BY GENNA RIVIECCIO| The polarizing argument over “acceptable” testosterone and estrogen levels has frequently been at the forefront of what it means to be a certain gender in the trans community. In the world of competitive sports, the debate over hormones has become even more disputed in recent years.
The question how to decide what constitutes an unfair advantage in women’s competitive sports has been at the center of controversies teams at the professional level all the way down to high school sports. In the case of Connecticut transgender teen Andraya Yearwood, who just won both the 100- and 200-meter races at her high school’s track meet, a change in testosterone levels could mean a controversial drop in performance.
“Since the Court of Arbitration for Sport’s 2015 erasure of any testosterone limits for women,” wrote Deadspin in an article about Yearwood’s case, “intersex athletes, like Caster Semenya, and transgender athletes can compete as women without pharmaceutical or surgical suppression of their testosterone.”
But switching between gendered sports categories at school is still a point of contention at even the most liberal high schools across the country.
In competitive sports, players with higher levels of testosterone are going to have an unjust leg up in women’s leagues. As the most effective drug there is when it comes to improving performance, testosterone in amounts higher than the former 10 nmol/L limit automatically makes “the average woman” contending in a race of any kind something of a superhuman. Although the International Association of Athletics Federations had formerly put in place the 10 nmol/L cap on testosterone back in 2011 in a noble attempt to stop classifying gender by exterior appearance, the rule was removed in 2015 as a result of sprinter Dutee Chand insisting on wanting to compete without being forced to censor her testosterone levels.
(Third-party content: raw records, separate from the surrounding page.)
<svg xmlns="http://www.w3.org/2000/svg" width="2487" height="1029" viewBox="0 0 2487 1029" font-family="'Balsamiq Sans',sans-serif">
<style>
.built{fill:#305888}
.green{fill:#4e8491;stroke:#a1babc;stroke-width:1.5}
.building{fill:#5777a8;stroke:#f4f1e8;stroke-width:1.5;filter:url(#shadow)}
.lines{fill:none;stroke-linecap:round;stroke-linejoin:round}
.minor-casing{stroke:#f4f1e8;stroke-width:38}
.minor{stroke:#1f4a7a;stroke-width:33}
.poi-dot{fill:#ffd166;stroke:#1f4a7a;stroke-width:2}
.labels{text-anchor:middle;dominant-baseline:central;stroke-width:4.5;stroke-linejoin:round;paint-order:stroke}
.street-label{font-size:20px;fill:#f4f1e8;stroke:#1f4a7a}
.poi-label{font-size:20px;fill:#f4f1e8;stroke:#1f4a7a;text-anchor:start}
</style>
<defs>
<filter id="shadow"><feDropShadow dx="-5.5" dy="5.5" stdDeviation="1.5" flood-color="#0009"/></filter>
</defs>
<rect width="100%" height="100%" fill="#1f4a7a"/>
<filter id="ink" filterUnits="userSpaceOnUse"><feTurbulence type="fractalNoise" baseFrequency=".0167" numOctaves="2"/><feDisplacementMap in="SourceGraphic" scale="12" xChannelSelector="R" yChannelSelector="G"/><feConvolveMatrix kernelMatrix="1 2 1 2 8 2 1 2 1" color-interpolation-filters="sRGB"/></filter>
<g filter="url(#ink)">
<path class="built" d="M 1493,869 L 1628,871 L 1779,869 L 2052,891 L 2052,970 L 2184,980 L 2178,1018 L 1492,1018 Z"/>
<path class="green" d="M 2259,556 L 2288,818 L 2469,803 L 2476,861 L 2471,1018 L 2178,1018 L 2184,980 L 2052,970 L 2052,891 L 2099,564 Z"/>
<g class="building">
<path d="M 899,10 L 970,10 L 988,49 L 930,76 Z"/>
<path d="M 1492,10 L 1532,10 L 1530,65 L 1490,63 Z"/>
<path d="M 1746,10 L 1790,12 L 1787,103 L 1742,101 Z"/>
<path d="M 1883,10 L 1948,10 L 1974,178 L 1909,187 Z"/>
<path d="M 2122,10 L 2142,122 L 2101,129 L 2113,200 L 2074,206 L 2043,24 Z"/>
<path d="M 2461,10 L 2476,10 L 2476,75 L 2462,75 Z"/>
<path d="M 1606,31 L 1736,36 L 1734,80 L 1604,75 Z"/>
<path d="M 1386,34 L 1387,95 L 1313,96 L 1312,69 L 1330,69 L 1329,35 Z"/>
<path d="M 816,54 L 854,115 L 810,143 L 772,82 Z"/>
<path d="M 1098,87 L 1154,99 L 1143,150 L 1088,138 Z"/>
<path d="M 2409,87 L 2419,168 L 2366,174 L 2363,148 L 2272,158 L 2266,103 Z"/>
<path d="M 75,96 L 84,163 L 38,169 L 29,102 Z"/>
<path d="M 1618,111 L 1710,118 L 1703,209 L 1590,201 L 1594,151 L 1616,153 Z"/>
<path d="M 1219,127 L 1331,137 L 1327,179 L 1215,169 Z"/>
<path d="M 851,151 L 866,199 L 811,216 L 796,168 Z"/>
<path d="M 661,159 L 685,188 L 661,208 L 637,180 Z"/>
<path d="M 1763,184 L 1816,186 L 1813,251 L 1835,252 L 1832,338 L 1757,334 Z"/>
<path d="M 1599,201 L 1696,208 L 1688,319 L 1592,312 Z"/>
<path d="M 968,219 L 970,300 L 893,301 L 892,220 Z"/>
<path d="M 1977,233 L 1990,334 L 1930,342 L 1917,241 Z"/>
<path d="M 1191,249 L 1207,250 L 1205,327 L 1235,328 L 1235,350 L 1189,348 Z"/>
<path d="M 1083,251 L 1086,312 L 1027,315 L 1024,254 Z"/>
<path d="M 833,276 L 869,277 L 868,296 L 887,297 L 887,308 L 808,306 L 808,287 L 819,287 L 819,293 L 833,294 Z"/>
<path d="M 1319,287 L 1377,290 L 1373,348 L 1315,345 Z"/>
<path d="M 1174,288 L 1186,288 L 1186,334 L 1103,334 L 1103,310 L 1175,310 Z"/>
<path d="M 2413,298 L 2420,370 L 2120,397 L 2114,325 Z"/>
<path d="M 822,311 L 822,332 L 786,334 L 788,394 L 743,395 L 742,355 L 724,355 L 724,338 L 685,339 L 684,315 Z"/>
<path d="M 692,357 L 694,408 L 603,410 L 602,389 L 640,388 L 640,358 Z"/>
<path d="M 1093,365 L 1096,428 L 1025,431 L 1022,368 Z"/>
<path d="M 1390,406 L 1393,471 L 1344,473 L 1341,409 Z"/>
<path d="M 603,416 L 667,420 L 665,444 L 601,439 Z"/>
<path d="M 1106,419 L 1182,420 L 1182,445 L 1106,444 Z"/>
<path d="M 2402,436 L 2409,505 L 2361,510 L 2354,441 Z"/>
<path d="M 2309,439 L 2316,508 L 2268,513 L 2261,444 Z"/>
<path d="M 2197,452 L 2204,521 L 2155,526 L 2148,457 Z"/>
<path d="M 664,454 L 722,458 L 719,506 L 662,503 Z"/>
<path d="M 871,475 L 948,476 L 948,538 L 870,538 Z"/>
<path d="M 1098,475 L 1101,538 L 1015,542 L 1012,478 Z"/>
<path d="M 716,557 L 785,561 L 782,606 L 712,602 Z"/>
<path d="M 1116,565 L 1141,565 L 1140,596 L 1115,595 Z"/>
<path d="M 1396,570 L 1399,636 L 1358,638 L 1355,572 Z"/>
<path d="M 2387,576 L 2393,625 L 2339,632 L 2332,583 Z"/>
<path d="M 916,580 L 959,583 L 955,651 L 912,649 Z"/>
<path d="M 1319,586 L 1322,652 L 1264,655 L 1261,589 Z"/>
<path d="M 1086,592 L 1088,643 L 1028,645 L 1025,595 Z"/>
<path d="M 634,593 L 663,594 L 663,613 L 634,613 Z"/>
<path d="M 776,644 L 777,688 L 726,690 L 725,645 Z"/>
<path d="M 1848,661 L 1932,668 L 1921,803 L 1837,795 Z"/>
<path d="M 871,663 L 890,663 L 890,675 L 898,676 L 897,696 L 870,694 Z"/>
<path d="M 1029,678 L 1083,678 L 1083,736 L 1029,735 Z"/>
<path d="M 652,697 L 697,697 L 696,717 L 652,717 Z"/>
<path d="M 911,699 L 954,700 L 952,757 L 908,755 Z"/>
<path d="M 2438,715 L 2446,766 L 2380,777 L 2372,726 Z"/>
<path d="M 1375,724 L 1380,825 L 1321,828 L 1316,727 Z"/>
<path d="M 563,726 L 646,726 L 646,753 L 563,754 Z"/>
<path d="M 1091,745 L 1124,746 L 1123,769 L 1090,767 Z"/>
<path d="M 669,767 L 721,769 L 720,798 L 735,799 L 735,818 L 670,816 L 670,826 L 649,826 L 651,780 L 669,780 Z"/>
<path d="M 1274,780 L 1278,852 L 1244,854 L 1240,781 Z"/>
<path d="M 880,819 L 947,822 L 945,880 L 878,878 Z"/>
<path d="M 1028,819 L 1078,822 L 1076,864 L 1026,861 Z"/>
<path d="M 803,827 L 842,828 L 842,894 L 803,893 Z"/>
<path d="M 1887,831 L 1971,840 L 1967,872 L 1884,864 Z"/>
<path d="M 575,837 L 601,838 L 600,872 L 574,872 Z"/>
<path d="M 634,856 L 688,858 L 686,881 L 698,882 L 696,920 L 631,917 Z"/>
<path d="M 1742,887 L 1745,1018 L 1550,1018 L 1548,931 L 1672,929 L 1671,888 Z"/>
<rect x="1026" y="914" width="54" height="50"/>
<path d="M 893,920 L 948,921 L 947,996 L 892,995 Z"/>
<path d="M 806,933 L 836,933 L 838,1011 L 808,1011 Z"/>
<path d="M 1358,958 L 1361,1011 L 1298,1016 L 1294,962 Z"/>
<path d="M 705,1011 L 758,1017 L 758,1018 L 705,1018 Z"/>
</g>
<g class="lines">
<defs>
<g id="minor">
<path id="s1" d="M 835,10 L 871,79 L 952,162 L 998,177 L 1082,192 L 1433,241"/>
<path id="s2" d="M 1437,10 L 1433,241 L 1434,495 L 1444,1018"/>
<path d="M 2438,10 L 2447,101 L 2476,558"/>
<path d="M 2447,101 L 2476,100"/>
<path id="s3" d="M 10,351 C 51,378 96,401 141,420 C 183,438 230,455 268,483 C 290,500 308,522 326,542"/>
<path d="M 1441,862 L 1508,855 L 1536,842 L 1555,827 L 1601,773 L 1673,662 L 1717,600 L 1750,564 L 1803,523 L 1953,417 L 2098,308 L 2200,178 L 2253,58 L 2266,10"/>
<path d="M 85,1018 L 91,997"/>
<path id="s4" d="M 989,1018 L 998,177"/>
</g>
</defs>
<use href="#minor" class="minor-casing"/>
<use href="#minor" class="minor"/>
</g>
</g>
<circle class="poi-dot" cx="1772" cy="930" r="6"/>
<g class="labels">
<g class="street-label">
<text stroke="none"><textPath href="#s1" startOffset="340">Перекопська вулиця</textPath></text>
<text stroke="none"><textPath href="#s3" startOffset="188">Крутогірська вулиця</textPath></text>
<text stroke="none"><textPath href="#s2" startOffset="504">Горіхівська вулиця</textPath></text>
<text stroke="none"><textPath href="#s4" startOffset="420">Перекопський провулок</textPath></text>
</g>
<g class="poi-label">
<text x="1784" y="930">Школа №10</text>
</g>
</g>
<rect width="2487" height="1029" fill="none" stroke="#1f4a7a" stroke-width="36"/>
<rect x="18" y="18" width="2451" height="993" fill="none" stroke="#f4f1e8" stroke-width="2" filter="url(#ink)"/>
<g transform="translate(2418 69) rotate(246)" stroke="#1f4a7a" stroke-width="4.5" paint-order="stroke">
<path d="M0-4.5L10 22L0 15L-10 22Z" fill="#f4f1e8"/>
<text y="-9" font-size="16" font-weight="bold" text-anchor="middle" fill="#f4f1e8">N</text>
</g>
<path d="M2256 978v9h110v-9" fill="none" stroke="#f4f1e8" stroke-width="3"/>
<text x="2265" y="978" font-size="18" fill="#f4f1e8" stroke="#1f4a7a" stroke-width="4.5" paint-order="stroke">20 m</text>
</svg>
When the CAS ruled in her favor, the complicated issue of unfairness in female sports arose anew all over again.
One of the key authorities on the subject has been transgender physicist Joanna Harper, who also just so happens to be a marathon runner. Of the complex topic, Harper has stated, “Those Intersex athletes who previously used medications to reduce their T are now off of those medications, and are running faster. Allowing these athletes to compete in women’s sport with their serious testosterone-based advantage threatens the very fabric of women’s sport.”
The future of competitive sports, in an age of growing transgender visibility, is an uncertain one. Whether new leagues will form to encompass wider spectrums of gender variance or the gendered separations in current sports will fade in place of something more modern, one thing is certain: Change is inevitable.